So neither our dogs or our kids start with the same letter.
The closest we came were with Major Max Von Walzer and Sophie: they were both German names. : )


----------



## Muddypaws (Apr 20, 2009)

We've had multiple cats and dogs and Shannon and Sunshine just happened it wasn't planned.


----------



## riddle03 (Jun 9, 2005)

My first two goldens were Tucker (at the bridge) and Tanner (9yrs.). I called them my T-N-T they were my dynamite duo. We now have a Cooper didn't stick with the same theme but loved the name Cooper.


----------



## TwoGoldens (Feb 8, 2008)

Shiloh & Spirit. I didn't pick Spirit's name because it started with an "S". It just worked out that way. And then of course we have Rookie, I really didn't want 3 that started with the same letter.


----------



## sophiesadiehannah's mom (Feb 11, 2007)
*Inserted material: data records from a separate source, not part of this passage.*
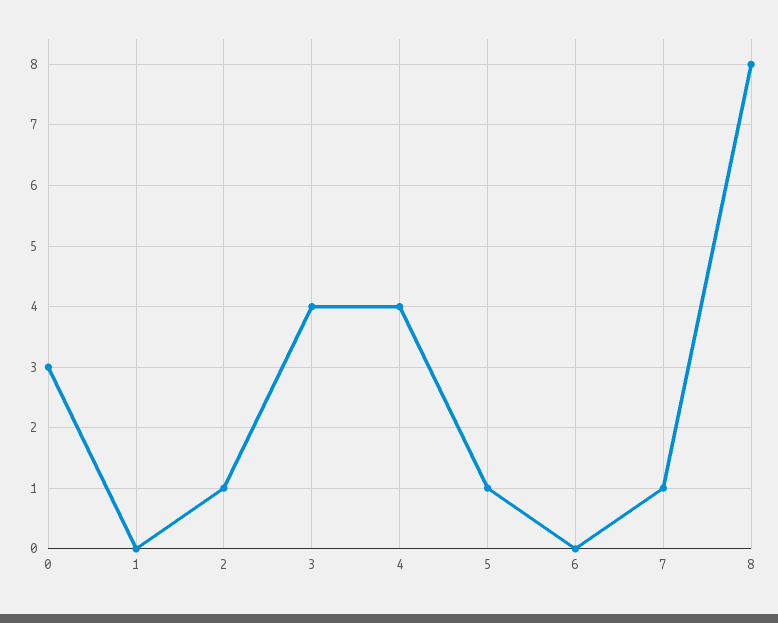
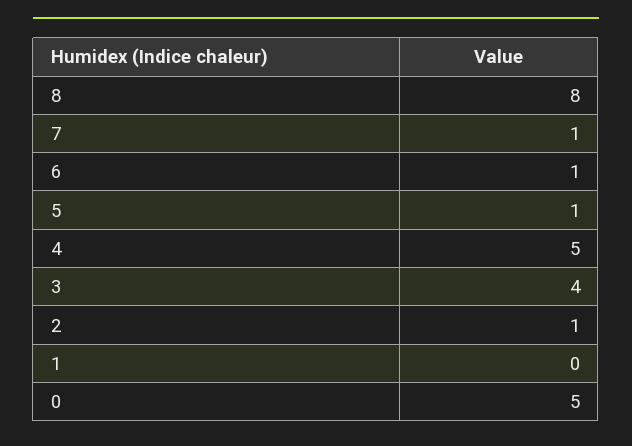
0: 3 -> 5
4: 4 -> 5
6: 0 -> 1

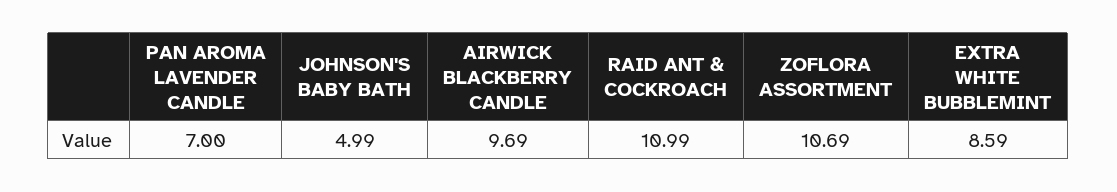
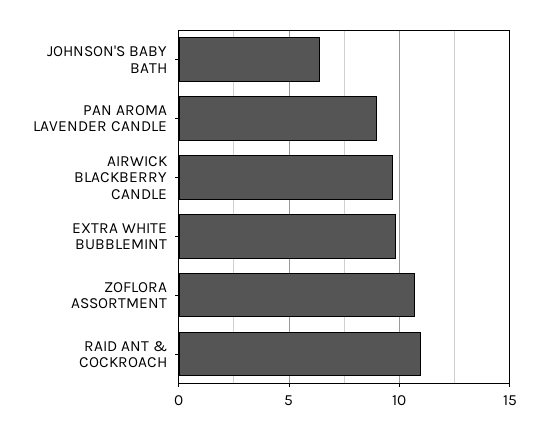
PAN AROMA LAVENDER CANDLE: 7 -> 9
JOHNSON'S BABY BATH: 4.99 -> 6.5
EXTRA WHITE BUBBLEMINT: 8.59 -> 10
sophie and sadie (hannah and now olivia) always wanted to name a dog stella, i imagined myself running around yelling stella,stella, like in the streetcar named desire.


----------



## buckeyegoldenmom (Oct 5, 2008)

My first golden named Casey. Second one we named Cody. Just a coincidence. Now we have Tucker and Murphy....just the names the family agreed upon at the time we acquired them.


----------



## olik (Apr 13, 2008)

Holmes and Honey.


----------



## Lisa_and_Willow. (Dec 18, 2007)

No same letters for me but I wanted to say that I LOVE the letter to Jules!


----------



## Jazz & Jules (Feb 25, 2007)

Lisa_and_Willow. said:


> No same letters for me but I wanted to say that I LOVE the letter to Jules!


Thank You Lisa!


----------



## Starfire5 (Apr 23, 2010)

We had Casey, Cobey and Cayman, all now at the Rainbow Bridge.


----------



## Jamm (Mar 28, 2010)

Although Joey's big brother is of the feline race, our whole family (including mom, bro and I) are all J's. we have Jamila(me), Josh(bro),Jorgia(mom), Jesse James(kitty), and soon to be Joey Jax. It just seems to work like that for us


----------